[Stored records]
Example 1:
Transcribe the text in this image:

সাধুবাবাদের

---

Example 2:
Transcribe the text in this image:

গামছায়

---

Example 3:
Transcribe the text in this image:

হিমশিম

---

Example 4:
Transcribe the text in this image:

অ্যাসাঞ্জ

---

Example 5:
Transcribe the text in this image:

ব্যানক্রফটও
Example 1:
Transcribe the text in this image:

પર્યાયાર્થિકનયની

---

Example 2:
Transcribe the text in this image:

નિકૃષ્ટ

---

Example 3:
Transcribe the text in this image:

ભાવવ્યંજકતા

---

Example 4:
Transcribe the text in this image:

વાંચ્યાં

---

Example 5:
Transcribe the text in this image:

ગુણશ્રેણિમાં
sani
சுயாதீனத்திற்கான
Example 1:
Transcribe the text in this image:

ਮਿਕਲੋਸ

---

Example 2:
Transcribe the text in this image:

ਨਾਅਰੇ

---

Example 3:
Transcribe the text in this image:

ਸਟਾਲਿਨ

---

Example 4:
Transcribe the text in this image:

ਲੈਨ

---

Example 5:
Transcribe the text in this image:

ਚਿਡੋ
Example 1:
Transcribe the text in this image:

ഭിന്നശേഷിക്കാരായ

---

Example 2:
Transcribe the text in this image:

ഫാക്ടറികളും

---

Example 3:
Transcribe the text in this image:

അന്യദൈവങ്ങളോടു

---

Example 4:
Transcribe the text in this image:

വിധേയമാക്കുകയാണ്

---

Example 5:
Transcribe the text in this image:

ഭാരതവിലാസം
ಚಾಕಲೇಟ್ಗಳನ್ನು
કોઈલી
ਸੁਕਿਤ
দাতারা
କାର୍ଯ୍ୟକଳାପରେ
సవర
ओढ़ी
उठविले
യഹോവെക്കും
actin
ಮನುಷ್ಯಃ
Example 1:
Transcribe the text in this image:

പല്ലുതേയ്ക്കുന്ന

=== Requirement ===
Only an exact copy of the entries above will do.

=== Your solution ===
Example 1:
Transcribe the text in this image:

সাধুবাবাদের

---

Example 2:
Transcribe the text in this image:

গামছায়

---

Example 3:
Transcribe the text in this image:

হিমশিম

---

Example 4:
Transcribe the text in this image:

অ্যাসাঞ্জ

---

Example 5:
Transcribe the text in this image:

ব্যানক্রফটও
Example 1:
Transcribe the text in this image:

પર્યાયાર્થિકનયની

---

Example 2:
Transcribe the text in this image:

નિકૃષ્ટ

---

Example 3:
Transcribe the text in this image:

ભાવવ્યંજકતા

---

Example 4:
Transcribe the text in this image:

વાંચ્યાં

---

Example 5:
Transcribe the text in this image:

ગુણશ્રેણિમાં
sani
சுயாதீனத்திற்கான
Example 1:
Transcribe the text in this image:

ਮਿਕਲੋਸ

---

Example 2:
Transcribe the text in this image:

ਨਾਅਰੇ

---

Example 3:
Transcribe the text in this image:

ਸਟਾਲਿਨ

---

Example 4:
Transcribe the text in this image:

ਲੈਨ

---

Example 5:
Transcribe the text in this image:

ਚਿਡੋ
Example 1:
Transcribe the text in this image:

ഭിന്നശേഷിക്കാരായ

---

Example 2:
Transcribe the text in this image:

ഫാക്ടറികളും

---

Example 3:
Transcribe the text in this image:

അന്യദൈവങ്ങളോടു

---

Example 4:
Transcribe the text in this image:

വിധേയമാക്കുകയാണ്

---

Example 5:
Transcribe the text in this image:

ഭാരതവിലാസം
ಚಾಕಲೇಟ್ಗಳನ್ನು
કોઈલી
ਸੁਕਿਤ
দাতারা
କାର୍ଯ୍ୟକଳାପରେ
సవర
ओढ़ी
उठविले
യഹോവെക്കും
actin
ಮನುಷ್ಯಃ
Example 1:
Transcribe the text in this image:

പല്ലുതേയ്ക്കുന്ന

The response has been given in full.